Concrete Built Half Our World, But May Be Harming It. Thomas Petersen Wants to Change That.

| November 14, 2022

New USC Viterbi assistant professor works to engineer “green” cement.

Thomas Petersen pictured outside of Kaprielian Hall

Thomas Petersen pictured outside of Kaprielian Hall

Half of all buildings in the world are made from concrete.   

Beloved for its strength, endurance and low costs – concrete has been intrinsically integrated into construction for thousands of years to become the second-most used material in the world after water.  

For Thomas Petersen however, his fascination with concrete lies far beyond the surface.  

The new assistant professor in the Sonny Astani Department of Civil and Environmental Engineering has built his career on understanding the physics behind the strength, durability and cohesion of cement, a principal ingredient of concrete.  

His goal – making the material more sustainable.   

“The global production of cement is approximately three times that of steel. The material is here to stay,” said Petersen. “We have to come up with ways that we can both improve our built environment while not doing unnecessary harm to our natural environment.”  

While there have been numerous advances in the field of cement sciences over the last two decades, creating cement still significantly contributes to green-house gas emissions. 

A report from Norway’s CICERO Center for International Climate Research has found that cement-making accounts for more than 7% of all global CO2 emissions; numbers that have tripled in the last 30 years and doubled in the last 20 years to keep up with its rising demand.  

States like California, Colorado, New Jersey and New York recognize that cleaning up the cement industry will be a critical component to achieving climate and health goals; all have passed legislation on cleaner concrete and the trend is only growing.  

Carbon dioxide is emitted in two ways throughout the cement-making process, one from the chemical process itself and the other from heating the chemicals. 

 It’s a problem engineers like Petersen are also working to solve by creating alternative methods and materials. 

“There are different approaches that you can take to trying to solve this problem. What drives me is that I’m trying to understand the physics behind cement at a microstructural scale,” Petersen explained.  

“How the material organizes itself, and what kind of alternatives you might be able to add to create similar, equal or improved properties. That, in turn, could help make it greener.”  

Cement gets its strength and binding properties from calcium silicate hydrate (C-S-H), one of the main contributors of concrete’s high carbon dioxide emission levels. To create C-S-H, limestone is taken out of the ground and heated to around 2800 degrees Fahrenheit. That process strips carbon dioxide out of the limestone, allowing it to enter the atmosphere.  

In the pursuit of creating more sustainable cement materials that don’t require carbon dioxide emissions but still contain strong binding properties – Petersen’s research focuses on understanding the mesoscale structure of C-S-H.  

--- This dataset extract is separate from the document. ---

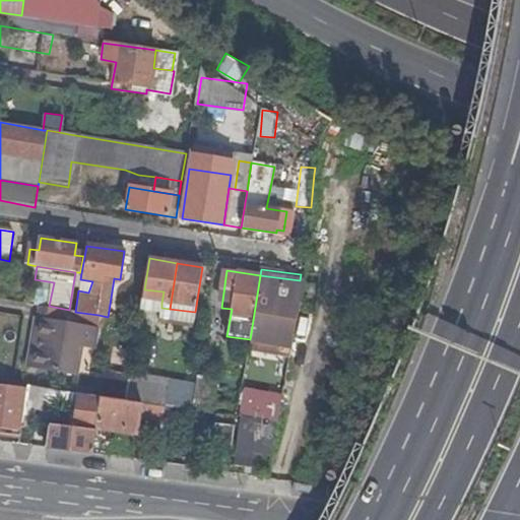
[(291,346),(300,303),(297,303),(300,280),(260,275),(250,339),(291,346)]
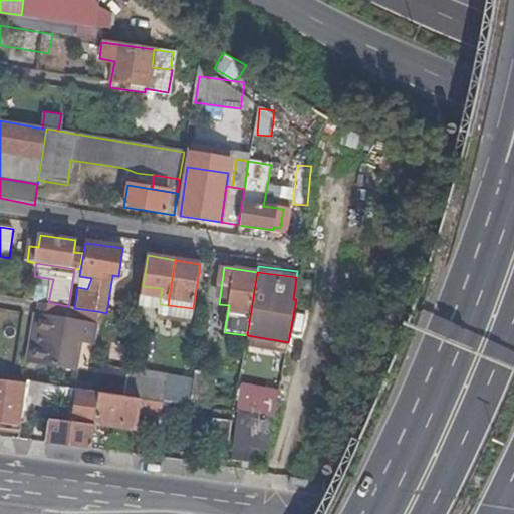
[(143,286),(141,296),(160,299),(162,288),(143,286)]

“We are producing models that are effective at translating the molecular scale information to the scale at which individual polymers and grains of C-S-H can no longer be discerned, and instead form patterns. These patterns matter because denser structures generally produce a tougher, more resilient material,” said Petersen. 

“The physics around cement is still not solved. It’s a complicated material where you must understand physics, you must understand chemistry and you must understand mechanics to use it in some kind of an engineering application. So, it is very much multidisciplinary.”  

Petersen is currently in the process of creating a microfluidics lab at USC Viterbi. 

The lab is being built to further research how charged particles, including clays and dilute solutions of C-S-H, interact, aggregate, and develop stresses in different electrochemical environments, under differing flow conditions.

A better understanding of this research could possibly lead engineers to find greener alternatives to C-S-H and other materials. Meanwhile, students will receive hands-on experience exploring this unique field of research. Petersen expects to open the lab at the beginning of 2023.  

Before joining USC Viterbi in August, Petersen worked at ExxonMobil for three years where he was a senior research engineer. With a master’s degree and Ph.D. from MIT’s Department of Civil and Environmental Engineering, Petersen says he’s eager to get back to research in hopes of engineering solutions that make our planet greener.  

Outside of research, Petersen enjoys endurance sports and says you can typically find him hitting the pavement on his bicycle while exploring his new home of Los Angeles. As an avid runner who recently participated in the Boston Marathon in April, Petersen also ran competitively in college.  

Beyond the obvious concrete connection between Petersen’s work and his hobbies that place him on miles of concrete for hours at a time — he says there’s also concrete evidence that endurance sports have helped him with his research.  

“It lets me step back and look at the bigger picture of what I am trying to do, make sure that I’m not getting too focused on a specific equation or paper that I’m writing. It’s a great outlet for me.”